Theorem goeleq12bg 32596

Description: Two "Godel-set of membership" codes for two variables are equal iff the two corresponding variables are equal. (Contributed by AV, 8-Oct-2023.)

Assertion

Ref	Expression
goeleq12bg	⊢ (((𝑀 ∈ ω ∧ 𝑁 ∈ ω) ∧ (𝐼 ∈ ω ∧ 𝐽 ∈ ω)) → ((𝐼∈𝑔𝐽) = (𝑀∈𝑔𝑁) ↔ (𝐼 = 𝑀 ∧ 𝐽 = 𝑁)))
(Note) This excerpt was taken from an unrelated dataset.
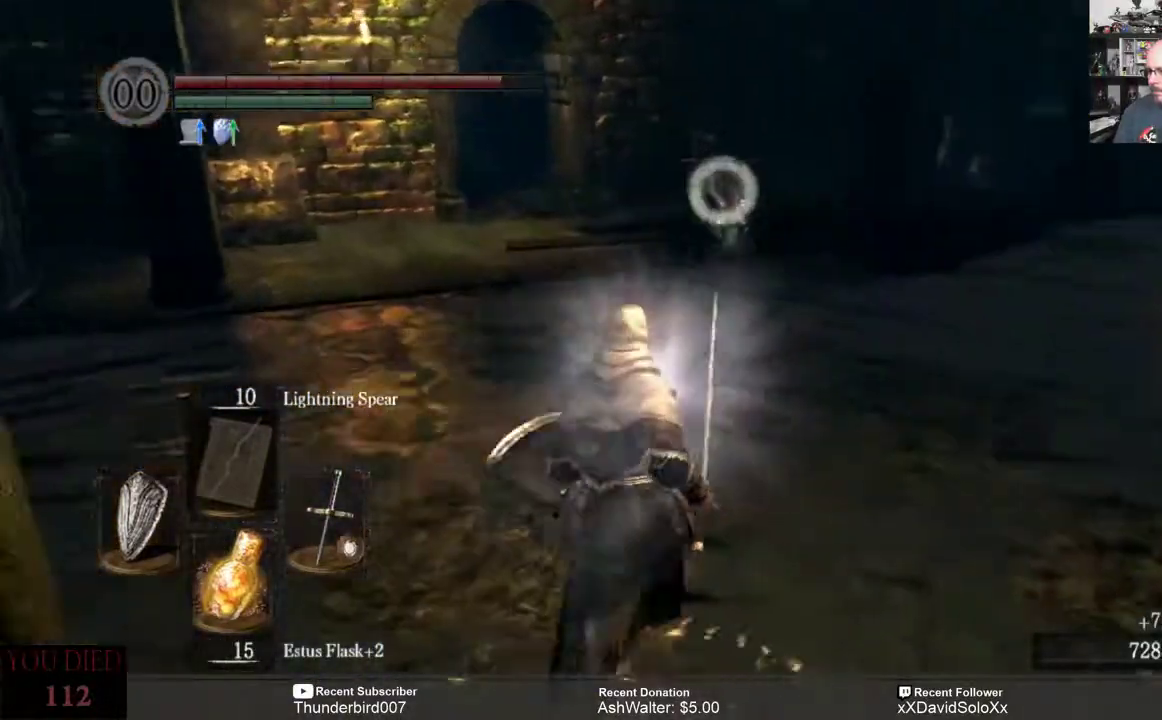
{"buttons": [], "left_stick": "up", "right_stick": "center", "events": []}
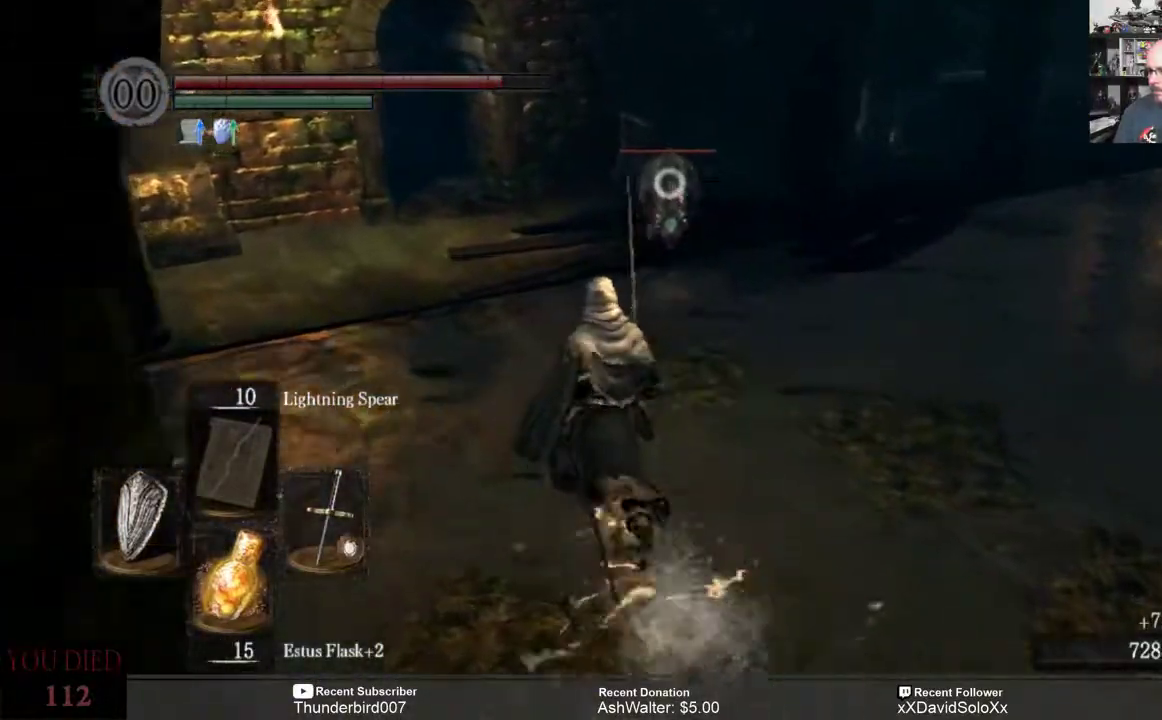
{"buttons": ["R2"], "left_stick": "up", "right_stick": "center"}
Proof of Theorem goeleq12bg

Step	Hyp	Ref	Expression
1		goel 32594	. . 3 ⊢ ((𝐼 ∈ ω ∧ 𝐽 ∈ ω) → (𝐼∈𝑔𝐽) = ⟨∅, ⟨𝐼, 𝐽⟩⟩)
2		goel 32594	. . 3 ⊢ ((𝑀 ∈ ω ∧ 𝑁 ∈ ω) → (𝑀∈𝑔𝑁) = ⟨∅, ⟨𝑀, 𝑁⟩⟩)
3	1, 2	eqeqan12rd 2840	. 2 ⊢ (((𝑀 ∈ ω ∧ 𝑁 ∈ ω) ∧ (𝐼 ∈ ω ∧ 𝐽 ∈ ω)) → ((𝐼∈𝑔𝐽) = (𝑀∈𝑔𝑁) ↔ ⟨∅, ⟨𝐼, 𝐽⟩⟩ = ⟨∅, ⟨𝑀, 𝑁⟩⟩))
4		0ex 5211	. . . 4 ⊢ ∅ ∈ V
5		opex 5356	. . . 4 ⊢ ⟨𝐼, 𝐽⟩ ∈ V
6	4, 5	opth 5368	. . 3 ⊢ (⟨∅, ⟨𝐼, 𝐽⟩⟩ = ⟨∅, ⟨𝑀, 𝑁⟩⟩ ↔ (∅ = ∅ ∧ ⟨𝐼, 𝐽⟩ = ⟨𝑀, 𝑁⟩))
7		eqid 2821	. . . . 5 ⊢ ∅ = ∅
8	7	biantrur 533	. . . 4 ⊢ (⟨𝐼, 𝐽⟩ = ⟨𝑀, 𝑁⟩ ↔ (∅ = ∅ ∧ ⟨𝐼, 𝐽⟩ = ⟨𝑀, 𝑁⟩))
9		opthg 5369	. . . . 5 ⊢ ((𝐼 ∈ ω ∧ 𝐽 ∈ ω) → (⟨𝐼, 𝐽⟩ = ⟨𝑀, 𝑁⟩ ↔ (𝐼 = 𝑀 ∧ 𝐽 = 𝑁)))
10	9	adantl 484	. . . 4 ⊢ (((𝑀 ∈ ω ∧ 𝑁 ∈ ω) ∧ (𝐼 ∈ ω ∧ 𝐽 ∈ ω)) → (⟨𝐼, 𝐽⟩ = ⟨𝑀, 𝑁⟩ ↔ (𝐼 = 𝑀 ∧ 𝐽 = 𝑁)))
11	8, 10	syl5bbr 287	. . 3 ⊢ (((𝑀 ∈ ω ∧ 𝑁 ∈ ω) ∧ (𝐼 ∈ ω ∧ 𝐽 ∈ ω)) → ((∅ = ∅ ∧ ⟨𝐼, 𝐽⟩ = ⟨𝑀, 𝑁⟩) ↔ (𝐼 = 𝑀 ∧ 𝐽 = 𝑁)))
12	6, 11	syl5bb 285	. 2 ⊢ (((𝑀 ∈ ω ∧ 𝑁 ∈ ω) ∧ (𝐼 ∈ ω ∧ 𝐽 ∈ ω)) → (⟨∅, ⟨𝐼, 𝐽⟩⟩ = ⟨∅, ⟨𝑀, 𝑁⟩⟩ ↔ (𝐼 = 𝑀 ∧ 𝐽 = 𝑁)))
13	3, 12	bitrd 281	1 ⊢ (((𝑀 ∈ ω ∧ 𝑁 ∈ ω) ∧ (𝐼 ∈ ω ∧ 𝐽 ∈ ω)) → ((𝐼∈𝑔𝐽) = (𝑀∈𝑔𝑁) ↔ (𝐼 = 𝑀 ∧ 𝐽 = 𝑁)))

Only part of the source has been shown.